I made a offer of 35.00 for this Cao ashtray from CI has a new program called make a offer. I love it its big between my cigars and my wifes Cigs should be plenty of room 
by the way the cigar in there is big jims White label i am not a big conneticut wrapper person this is a great cigar ,great white ash and i have to say there hasnt been many cigars i have bought that came with perfect humidity not spongy perfect and the a perfect burn i didnt have to touch it up at all.

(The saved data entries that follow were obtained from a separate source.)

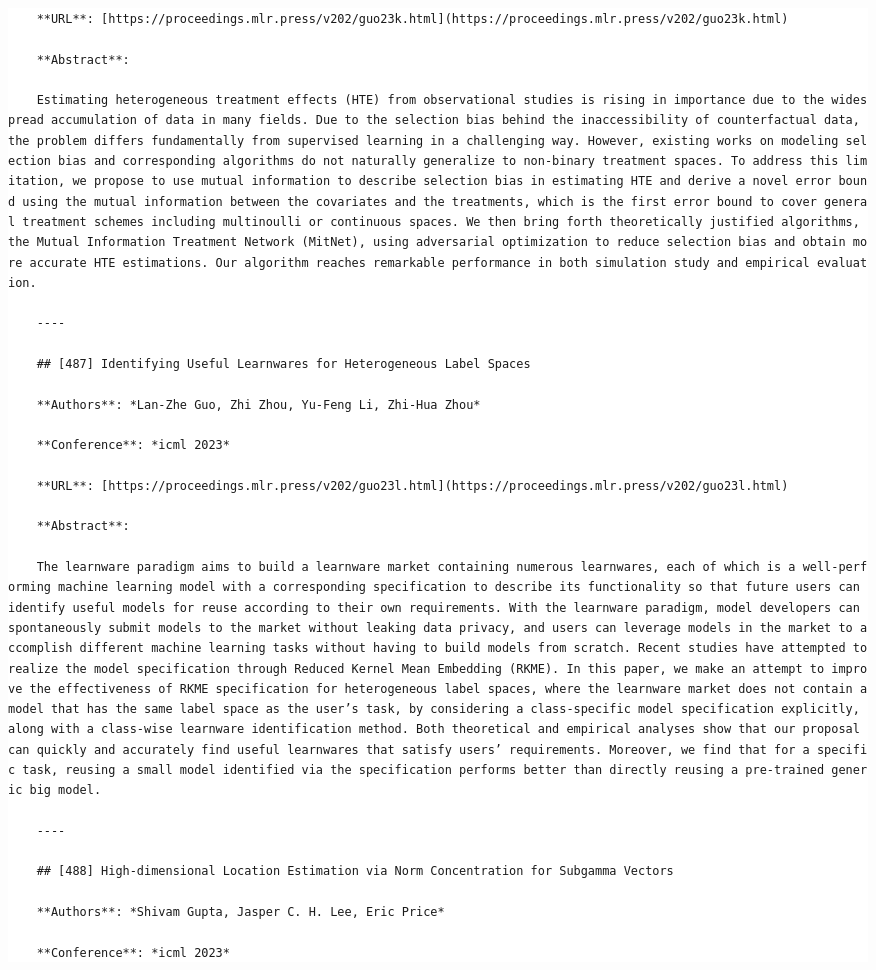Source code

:         **URL**: [https://proceedings.mlr.press/v202/guo23k.html](https://proceedings.mlr.press/v202/guo23k.html)

        **Abstract**:

        Estimating heterogeneous treatment effects (HTE) from observational studies is rising in importance due to the widespread accumulation of data in many fields. Due to the selection bias behind the inaccessibility of counterfactual data, the problem differs fundamentally from supervised learning in a challenging way. However, existing works on modeling selection bias and corresponding algorithms do not naturally generalize to non-binary treatment spaces. To address this limitation, we propose to use mutual information to describe selection bias in estimating HTE and derive a novel error bound using the mutual information between the covariates and the treatments, which is the first error bound to cover general treatment schemes including multinoulli or continuous spaces. We then bring forth theoretically justified algorithms, the Mutual Information Treatment Network (MitNet), using adversarial optimization to reduce selection bias and obtain more accurate HTE estimations. Our algorithm reaches remarkable performance in both simulation study and empirical evaluation.

        ----

        ## [487] Identifying Useful Learnwares for Heterogeneous Label Spaces

        **Authors**: *Lan-Zhe Guo, Zhi Zhou, Yu-Feng Li, Zhi-Hua Zhou*

        **Conference**: *icml 2023*

        **URL**: [https://proceedings.mlr.press/v202/guo23l.html](https://proceedings.mlr.press/v202/guo23l.html)

        **Abstract**:

        The learnware paradigm aims to build a learnware market containing numerous learnwares, each of which is a well-performing machine learning model with a corresponding specification to describe its functionality so that future users can identify useful models for reuse according to their own requirements. With the learnware paradigm, model developers can spontaneously submit models to the market without leaking data privacy, and users can leverage models in the market to accomplish different machine learning tasks without having to build models from scratch. Recent studies have attempted to realize the model specification through Reduced Kernel Mean Embedding (RKME). In this paper, we make an attempt to improve the effectiveness of RKME specification for heterogeneous label spaces, where the learnware market does not contain a model that has the same label space as the user’s task, by considering a class-specific model specification explicitly, along with a class-wise learnware identification method. Both theoretical and empirical analyses show that our proposal can quickly and accurately find useful learnwares that satisfy users’ requirements. Moreover, we find that for a specific task, reusing a small model identified via the specification performs better than directly reusing a pre-trained generic big model.

        ----

        ## [488] High-dimensional Location Estimation via Norm Concentration for Subgamma Vectors

        **Authors**: *Shivam Gupta, Jasper C. H. Lee, Eric Price*

        **Conference**: *icml 2023*
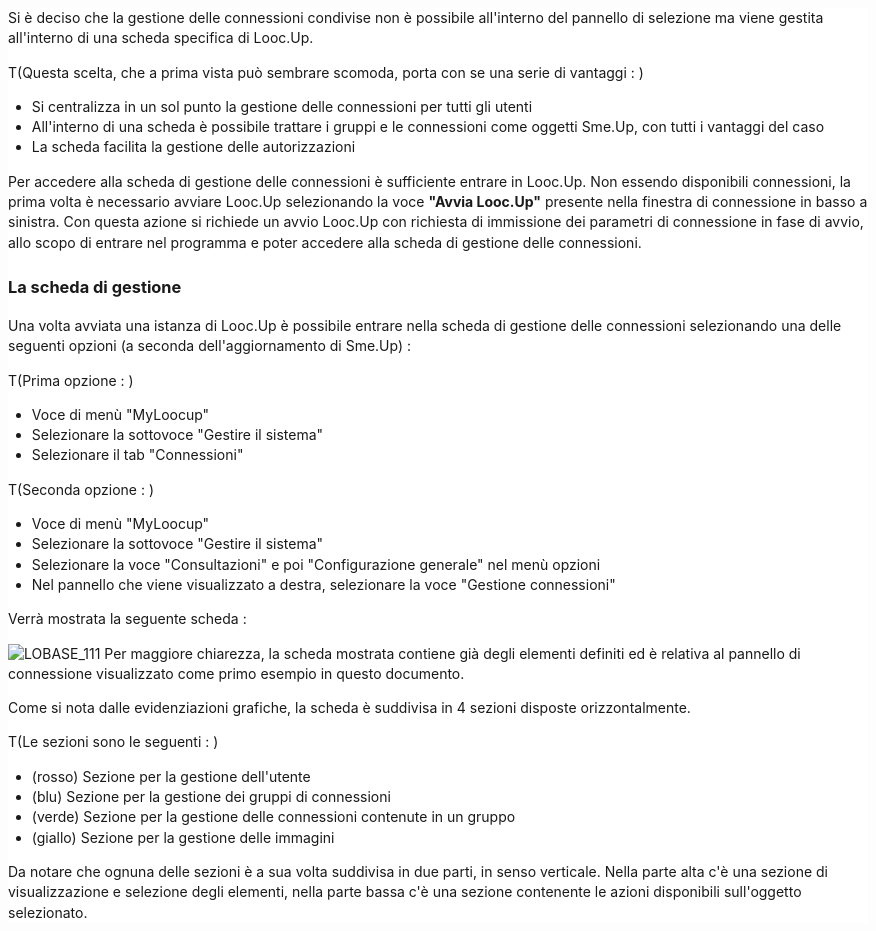 Si è deciso che la gestione delle connessioni condivise non è possibile all'interno del pannello di selezione ma viene gestita all'interno di una scheda specifica di Looc.Up.

 T(Questa scelta, che a prima vista può sembrare scomoda, porta con se una serie di vantaggi : )
- Si centralizza in un sol punto la gestione delle connessioni per tutti gli utenti
- All'interno di una scheda è possibile trattare i gruppi e le connessioni come oggetti Sme.Up, con tutti i vantaggi del caso
- La scheda facilita la gestione delle autorizzazioni


Per accedere alla scheda di gestione delle connessioni è sufficiente entrare in Looc.Up. Non essendo disponibili connessioni, la prima volta è necessario avviare Looc.Up selezionando la voce **"Avvia Looc.Up"** presente nella finestra di connessione in basso a sinistra.
Con questa azione si richiede un avvio Looc.Up con richiesta di immissione dei parametri di connessione in fase di avvio, allo scopo di entrare nel programma e poter accedere alla scheda di gestione delle connessioni.

### La scheda di gestione

Una volta avviata una istanza di Looc.Up è possibile entrare nella scheda di gestione delle connessioni selezionando una delle seguenti opzioni (a seconda
dell'aggiornamento di Sme.Up) : 

 T(Prima opzione : )
- Voce di menù "MyLoocup"
- Selezionare la sottovoce "Gestire il sistema"
- Selezionare il tab "Connessioni"


 T(Seconda opzione : )
- Voce di menù "MyLoocup"
- Selezionare la sottovoce "Gestire il sistema"
- Selezionare la voce "Consultazioni" e poi "Configurazione generale" nel menù opzioni
- Nel pannello che viene visualizzato a destra, selezionare la voce "Gestione connessioni"




Verrà mostrata la seguente scheda : 

![LOBASE_111](http://localhost:3000/immagini/LOBASE_05/LOBASE_111.png)
Per maggiore chiarezza, la scheda mostrata contiene già degli elementi definiti ed è relativa al pannello di connessione visualizzato come primo esempio in questo documento.

Come si nota dalle evidenziazioni grafiche, la scheda è suddivisa in 4 sezioni disposte orizzontalmente.

 T(Le sezioni sono le seguenti : )
- (rosso) Sezione per la gestione dell'utente
- (blu) Sezione per la gestione dei gruppi di connessioni
- (verde) Sezione per la gestione delle connessioni contenute in un gruppo
- (giallo) Sezione per la gestione delle immagini


Da notare che ognuna delle sezioni è a sua volta suddivisa in due parti, in senso verticale. Nella parte alta c'è una sezione di visualizzazione e selezione degli elementi, nella parte bassa c'è una sezione contenente le azioni disponibili sull'oggetto selezionato.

I will be getting more of these for sure thanks again Big Jim


----------



## Bigfoot (Jun 25, 2007)

I love that ashtray!! congrats on the pickup


----------



## robisjebus (Feb 5, 2008)

Bigfoot said:


> I love that ashtray!!


nice plug bigfoot.



it is a nice ashtray. i never did get a hold of one.


----------



## DBCcigar (Apr 24, 2008)

You got that below cost!

SWEET!


----------



## suckapuff (Mar 30, 2008)

What is this make a deal thing. I have been eying that ashtray for months, but didn't want to use my cigar budget money on an ashtray.


----------



## Redbeard (Aug 7, 2006)

nice ashtray !! cant wait to try big jims blends !!!!!!!


----------



## smokem-cl (Aug 16, 2007)

Bigfoot said:


> I love that ashtray!! congrats on the pickup


:lol: you better!

Nice score there.


----------



## ngetal (Jul 6, 2008)

yeah, those look way coo... I'd love to pick up one sometime
great score!


----------



## LkyLindy (Feb 1, 2008)

I like it more than Bigfoot


----------



## cboor001 (Aug 6, 2008)

Nice score... great lookin tray!!


----------



## MaduroSmoke (Sep 21, 2008)

big fan of this tray!!


----------



## Paint (Mar 1, 2008)

Nice pick up Joe!!sweet tray


----------



## AdReNaLiN jUnKeE (Aug 19, 2008)

hey jam where is this make an offer option? i was looking for it on their site but i couldnt find it


----------



## jam (Dec 29, 2007)

Here is the link bro.............

http://www.cigarsinternational.com/make-me-an-offer/mmao.asp


----------



## EKGOTSKILLZZ (Jun 17, 2008)

nice grab jam


----------



## amateurke (Mar 28, 2008)

Great looking ashtray, Joe!! And a good cigar too!!


----------



## terrasco-cl (Mar 4, 2007)

Nice buy! Those fiends at CI have hatched another diabolical plan to siphon money out of my children's college fund...

Confound them!


----------



## MaduroLvr (Sep 19, 2008)

Very, very nice.


----------



## Doogie (Oct 15, 2007)

nice tray


----------



## Wingfan13-cl (Apr 30, 2007)

Wow....$35. I was going to get one a while back but they are too expensive. I see they are no longer on the MMAO site.


----------



## GreySmoke (Jan 11, 2008)

Guess I always bid too low I have not got anything I made an offer on yet.


----------



## MikeGates (Aug 22, 2008)

great pick up!


----------



## TOJE (Jan 1, 2000)

These are discontinued. Buy em up if you can find em.


----------



## Wingfan13-cl (Apr 30, 2007)

I bid on boxes of CAO Vision and my bid was too low.


----------



## howland1998 (Dec 17, 2007)

Real Nice tray!!! Did you see the GOF box of 80 sticks?


----------